Помню приземистый беленый дом из толщенного кирпича, без окон, с огромными чугунными двустворчатыми воротами. Как войдешь — прохладный сумрак, над головой — сводчатый потолок тонет в темной вышине, посреди лавки — огромная черная цистерна с керосином стоит на ножках… Пол земляной, пропитанный на аршин керосином. И запах — чудесный, век бы отсюда не уходил! Хмурый тощий керосинщик-татарин в черном халате принимает деньги, берет огромную, больше моего жбана, воронку…
А за баллонным газом приходилось постоять — его привозили нечасто, и стекались на газовую станцию все держатели баллонных плиток, поголовно, а это — сотни людей. И мы с тремя нашими пузатенькими баллонами часами томились в очереди под непрерывное мычание коров — за забором газовой станции располагалась скотобойня.
И обязательно кто-нибудь из стоявших за газом говорил:
— Куда же все мясо-то девается, ведь везут и везут каждый день коров на убой! Где мясо, а?
11
Бабушка делала вид, что не замечает моих страданий в одиночестве, она хлопотала и приговаривала: «Не хнычь, Санёга, как-нибудь проживем, ты да я да мы с тобой! День да ночь — сутки прочь!»

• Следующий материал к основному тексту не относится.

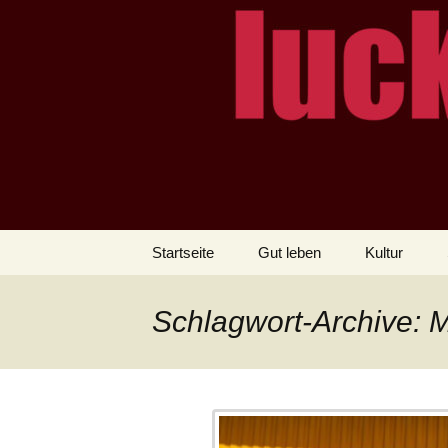
– das Magazin
LUCKX
Zum
Startseite
Gut leben
Kultur
Inhalt
springen
Schlagwort-Archive: M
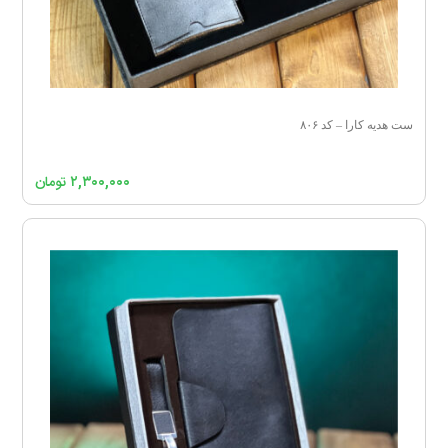
ست هدیه کارا – کد ۸۰۶
۲,۳۰۰,۰۰۰
تومان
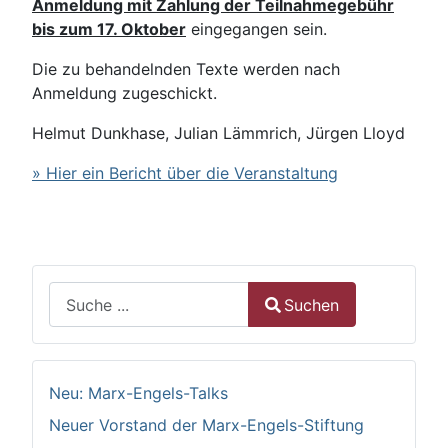
Anmeldung mit Zahlung der Teilnahmegebühr
bis zum 17. Oktober
eingegangen sein.
Die zu behandelnden Texte werden nach
Anmeldung zugeschickt.
Helmut Dunkhase, Julian Lämmrich, Jürgen Lloyd
» Hier ein Bericht über die Veranstaltung
Suchen
Suchen
Type 2 or more characters for results.
Neu: Marx-Engels-Talks
Neuer Vorstand der Marx-Engels-Stiftung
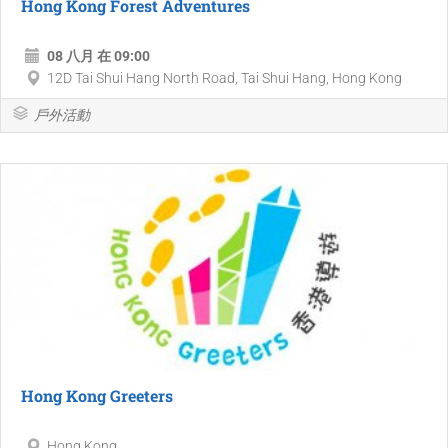
Hong Kong Forest Adventures
08 八月 在 09:00
12D Tai Shui Hang North Road, Tai Shui Hang, Hong Kong
戶外活動
Hong Kong Greeters
Hong Kong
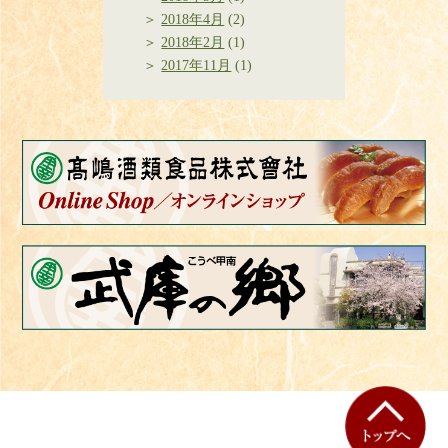
2018年4月
(2)
2018年2月
(1)
2017年11月
(1)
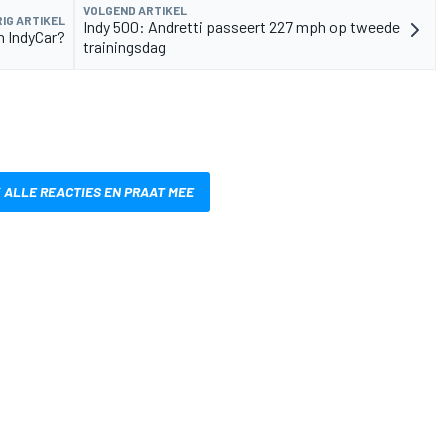
VOLGEND ARTIKEL
IG ARTIKEL
Indy 500: Andretti passeert 227 mph op tweede
n IndyCar?
trainingsdag
 ALLE REACTIES EN PRAAT MEE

Или еще такое: «Мы с тобой — как рыба с водой», «Остались мы, старый да малый, что с нас взять?»
Мне выть хотелось после этих однообразных прибауток. И бабушка, словно чувствуя это мое настроение, вдруг начинала плакать чуть ли не навзрыд, и мне приходилось ее утешать: «Да, бабушка, так и есть — мы с тобой, как рыба с водой! Только, чур, я рыба, а ты — вода, хорошо?» Бабушка отсмаркивалась, улыбалась широко сквозь слезы, говорила: «Хорошо, Санёга, конечно — ты рыба, а уж я — вода».
Попыталась было выползти на свет божий из своей каморки бабушкина сестра — тетя Лида, надеясь, что теперь она пригодится, что, в отсутствие папы, бабушка перестанет ее чураться, и мы будем садиться за стол втроем — я, бабушка и она. Это было ее последним упованием в жизни, дальше — только Царство Небесное. Но бабушка тут же взяла власть в свои руки, показала тете Лиде, кто в доме теперь — главный. Я уже не помню, что тогда произошло, но тетя Лида навсегда замкнулась за перегородкой. Лишь иногда, как правило — ранним воскресным утром, тетя Лида приоткрывала свою обитую войлоком дверь, что вела из ее каморки в общие сени, и протягивала бабушке мелочь на пять-шесть свечек, и до меня доносился ее тихий голос: «Николаю Угоднику… Казанской… На помин…». Каждое воскресенье бабушка шла «к ранней обедне», и тете Лида караулила ее, прислушиваясь к звукам шагов в нашей «передней избе».
Точно так же передавала тетя Лида бабушке деньги на хлеб и крупу, соль и сахар. Брусничный лист на заварку бабушка выделяла ей, как нечто само собой разумеющееся. Он же бесплатный, не из магазина, значит — общий, как и огородный урожай. Тетя Лида брала, этим и жила старушка бессемейная. Она никогда не выходила из дому на улицу, никому не показывалась на глаза, и даже «поганое ведро» выносила в уборную не иначе, как дождавшись, когда мы с бабушкой ляжем спать — мне слышны были ее шаги, когда она, крадучись, выходила в сени. А печку свою тетя Лида топила брикетом из торфа, которым был много лет назад еще забит ее маленький сарайчик в огороде. Брикет она таскала из сарая в корзине, а делали этот брикет верст за тридцать от Егорьевска, на Торфболоте, где был, как я слышал, барачный поселок для рабочих. Туда старались выдавить из города всех сосланных на сто первый километр, к нам в Егорьевск, после отсидки в тюрьме. Там, «на торфянке», им самое место, пусть там хоть сдохнут или перережут друг друга, говорили соседи.